§ The task
Carry on the forum thread about a husband's loss of sexual desire, picking up after its last post.

§ Extract to read

------------

# Husband has no desire...:((



## Nuskin (Mar 16, 2011)

Hello,

I hope you could help me with some advice or suggestions. We are together for almost 2 years now. We love each other very much. Our sexual life was pretty good, though I have more need in sex and more often then my husband. But everything else was all right, 2, 3 times at week or more.
Lately my husband ( about 2.5 weeks) does not want sex...Yes he had much of stress at work. My mistake, i was often complaining of not having enough sex so I think I made him feel guilty.
Whats happening now, he is saying me he loves me very much and i know that. He says its nothing to do with me, but its him, though he does not really know where is the problem.
It was very bad news for me and I took it very personally. Im an attractive women and have no lack of mens attention.
Now we both suffering I because feel not desired, he because of guilt.
What to do???


----------



## anx (Nov 30, 2010)

This is very common and feeling get hurt on both sides very quickly. You talk to him openly and honestly about this. Get it checked by a doctor if you think is long term or something very out of the ordinary. 

Stress is a HUGE factor in people's sex lifes. You may have to pick up the slack at home and wait until he is less stressed. Or have him find a different job.


----------



## Smackdown (Feb 21, 2011)

Can you plan a weekend? Like get away and forget all about daily life? My wife and I used to do that, just forget about the kids, the house, the bills and fxxxx like we were 18 again!!! nothing beats it!! I used to bring the toys b/c she'd get embarrassed @ the metal detector....way before 911.

------------

§ Dataset section
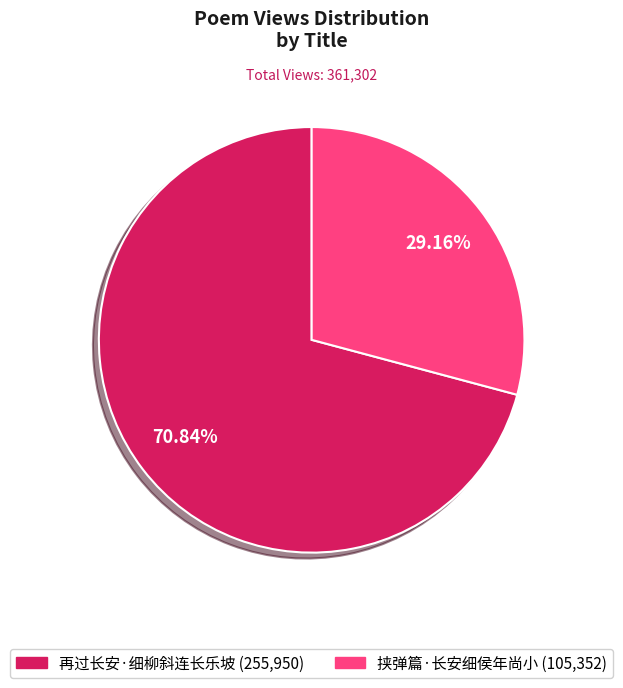

To the nearest percent, what portion does 挟弹篇·长安细侯年尚小 represent?

29%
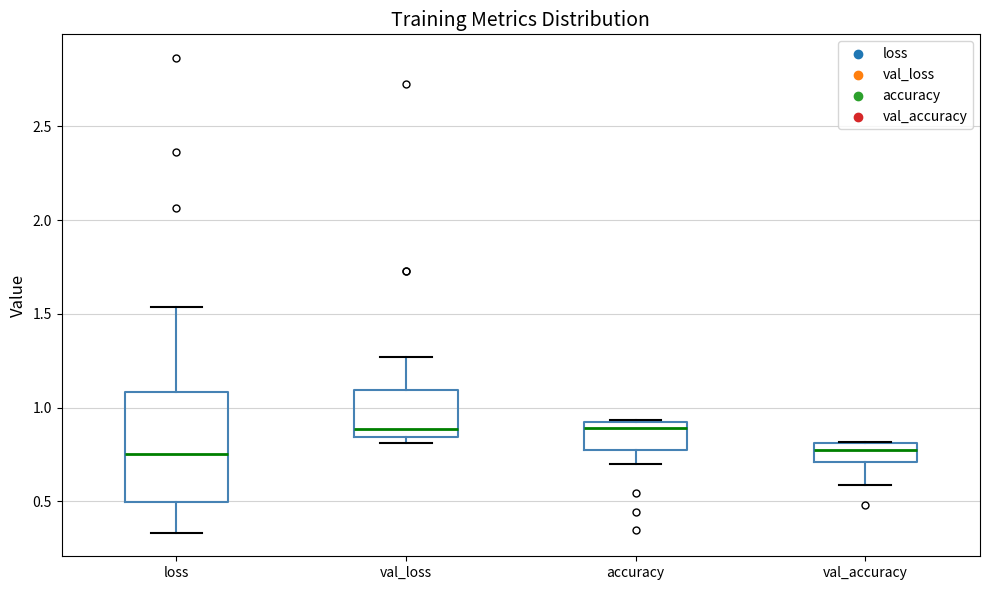

Comparing the boxes themselves (not the whiskers), which one is the tallest?

loss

------------

§ Result of the task
Mouse


----------



## IanIronwood (Jan 7, 2011)

Nuskin said:


> Hello,
> 
> I hope you could help me with some advice or suggestions. We are together for almost 2 years now. We love each other very much. Our sexual life was pretty good, though I have more need in sex and more often then my husband. But everything else was all right, 2, 3 times at week or more.
> Lately my husband ( about 2.5 weeks) does not want sex...Yes he had much of stress at work. My mistake, i was often complaining of not having enough sex so I think I made him feel guilty.
> ...


2.5 weeks? That's not a "dry spell", that's "a momentary rest". Cut the guy some slack. If you really want to improve his mood and decrease his stress enough to take you to pound town, give him a surprise BJ when he least expects it, tell him how proud you are of him for working so hard, and then make a date for some one-on-one time in the near future.


----------



## anx (Nov 30, 2010)

I agree with that. Men aren't that hard to turn on once he gets started.


----------



## nice777guy (Nov 23, 2009)

IanIronwood said:


> 2.5 weeks? That's not a "dry spell", that's "a momentary rest". Cut the guy some slack. If you really want to improve his mood and decrease his stress enough to take you to pound town, give him a surprise BJ when he least expects it, tell him how proud you are of him for working so hard, and then make a date for some one-on-one time in the near future.


:iagree:

That should work...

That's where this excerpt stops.